Inanimate nature likewise obeyed such words of power, and even the world itself came into existence through the utterance of a word by Thoth; by their means the earth could be rent asunder, and the waters forsaking their nature could be piled up in a heap, and even the sun’s course in the heavens could be stayed by a word.

No god, or spirit, or devil, or fiend, could resist words of power, and the Egyptians invoked their aid in the smallest as well as in the greatest events of their lives.

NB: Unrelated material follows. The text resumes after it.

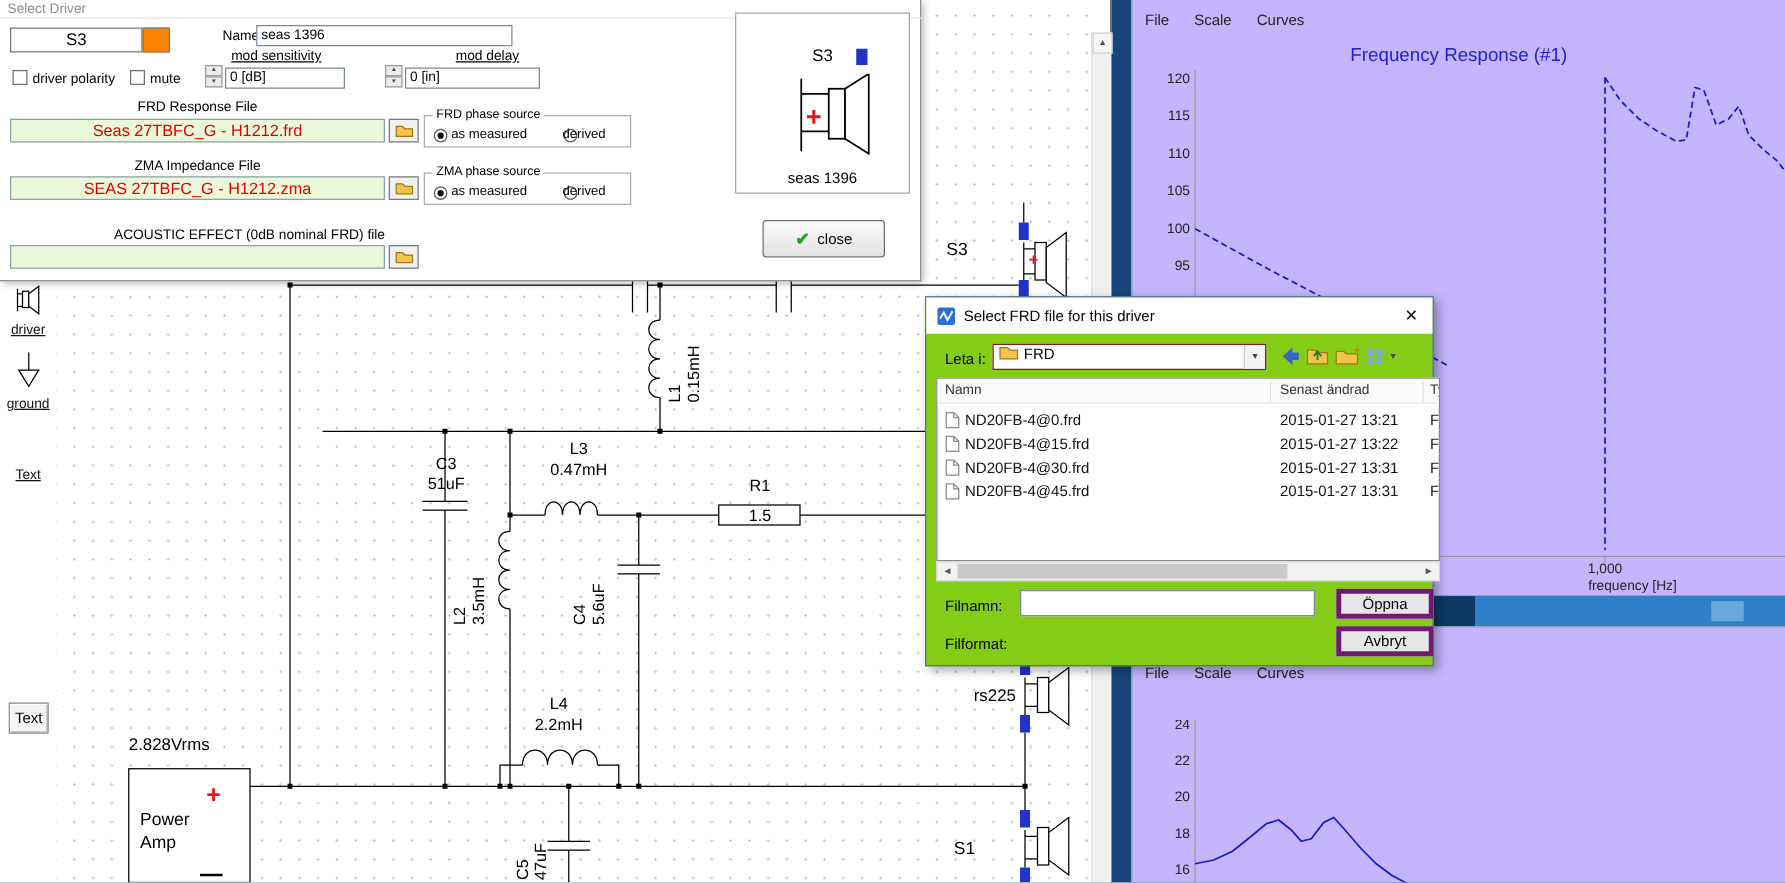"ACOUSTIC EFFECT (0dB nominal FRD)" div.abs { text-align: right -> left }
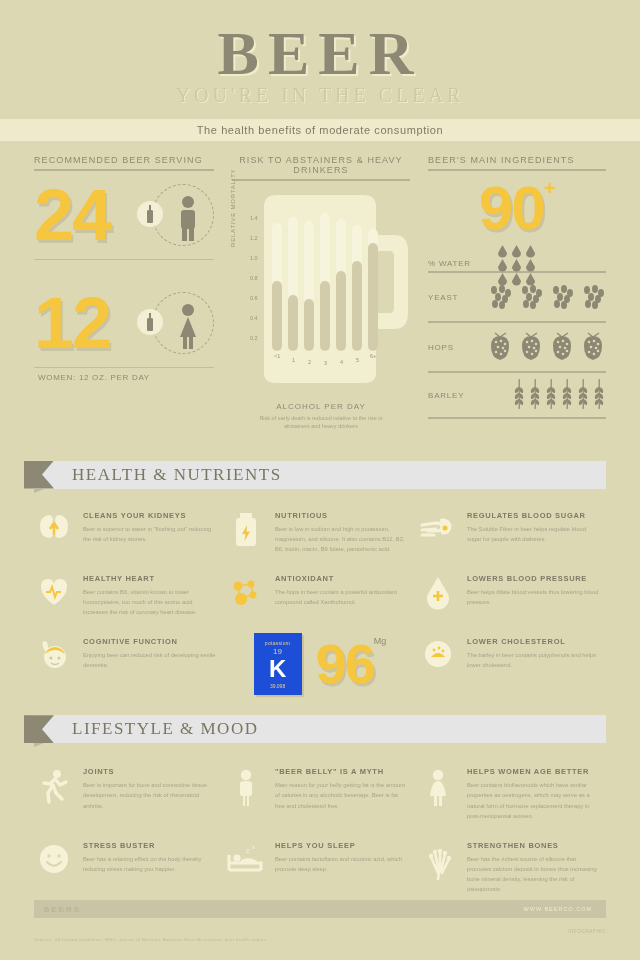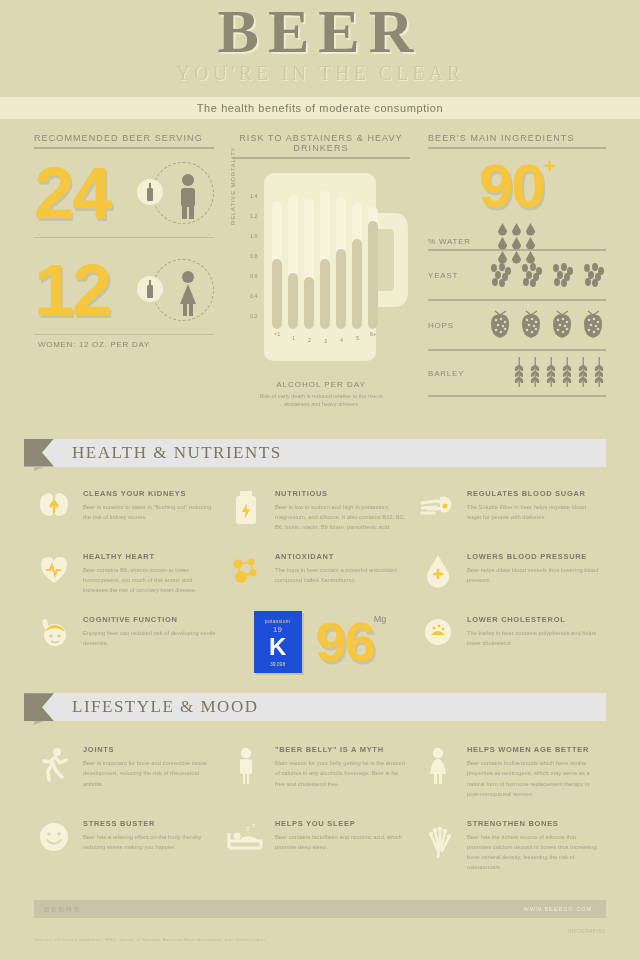"BEER" .header { padding-top: none -> 22px }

To him that was versed in the lore contained in the books of the “double house of life” the future was as well known as the past, and neither time nor distance could limit the operations of his power; the mysteries of life and death were laid bare before him, and he could draw aside the veil which hid the secrets of fate and destiny from the knowledge of ordinary mortals.

[ … ]

In the “white” and “black” magic of the Egyptians most of the magic known in the other countries of the world may be found; it is impossible yet to say exactly how much the beliefs and religious systems of other nations were influenced by them, but there is no doubt that certain views and religious ideas of many heathen and Christian sects may be traced directly to them.

[ … ]

But the fact remains that they did believe in One God Who was almighty, and eternal, and invisible, Who created the heavens, and the earth, and all beings and things therein; and in the resurrection of the body in a changed and glorified form, which would live to all eternity in the company of the spirits and souls of the righteous in a kingdom ruled by a being who was of divine origin, but who had lived upon the earth, and had suffered a cruel death at the hands of his enemies, and had risen from the dead, and had become the God and king of the world which is beyond the grave; and that, although they believed all these things and proclaimed their belief with almost passionate earnestness, they seem never to have freed themselves from a hankering after amulets and talismans, and magical names, and words of power, and seem to have trusted in these to save their souls and bodies, both living and dead, with something of the same confidence which they placed in the death and resurrection of Osiris.

E.A. Wallis Budge, Egyptian Magic, London, 1901. Pp. vii. – xiv.